ASSIGNMENT:
Only one range belongs in the answer: the line holding "Sauna time: 12PM-12:45PM" through the last line of the records, reproduced as is.

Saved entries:

☆ ☆ ☆ ☆

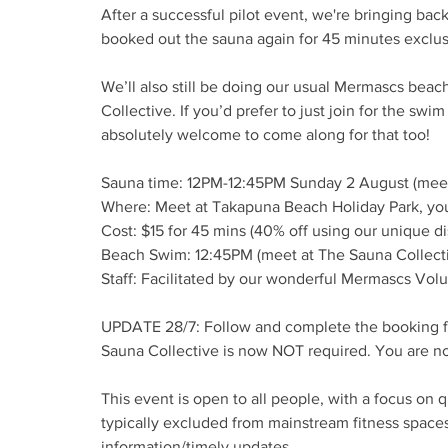
After a successful pilot event, we're bringing ba
booked out the sauna again for 45 minutes exclus
We’ll also still be doing our usual Mermascs bea
Collective. If you’d prefer to just join for the s
absolutely welcome to come along for that too!
Sauna time: 12PM-12:45PM Sunday 2 August (meet
Where: Meet at Takapuna Beach Holiday Park, yo
Cost: $15 for 45 mins (40% off using our unique d
Beach Swim: 12:45PM (meet at The Sauna Collecti
Staff: Facilitated by our wonderful Mermascs Vol
UPDATE 28/7: Follow and complete the booking f
Sauna Collective is now NOT required. You are no
This event is open to all people, with a focus on
typically excluded from mainstream fitness space
information/timely updates.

☆ ☆ ☆ ☆

WRITTEN SOLUTION:
Sauna time: 12PM-12:45PM Sunday 2 August (meet
Where: Meet at Takapuna Beach Holiday Park, yo
Cost: $15 for 45 mins (40% off using our unique d
Beach Swim: 12:45PM (meet at The Sauna Collecti
Staff: Facilitated by our wonderful Mermascs Vol
UPDATE 28/7: Follow and complete the booking f
Sauna Collective is now NOT required. You are no
This event is open to all people, with a focus on
typically excluded from mainstream fitness space
information/timely updates.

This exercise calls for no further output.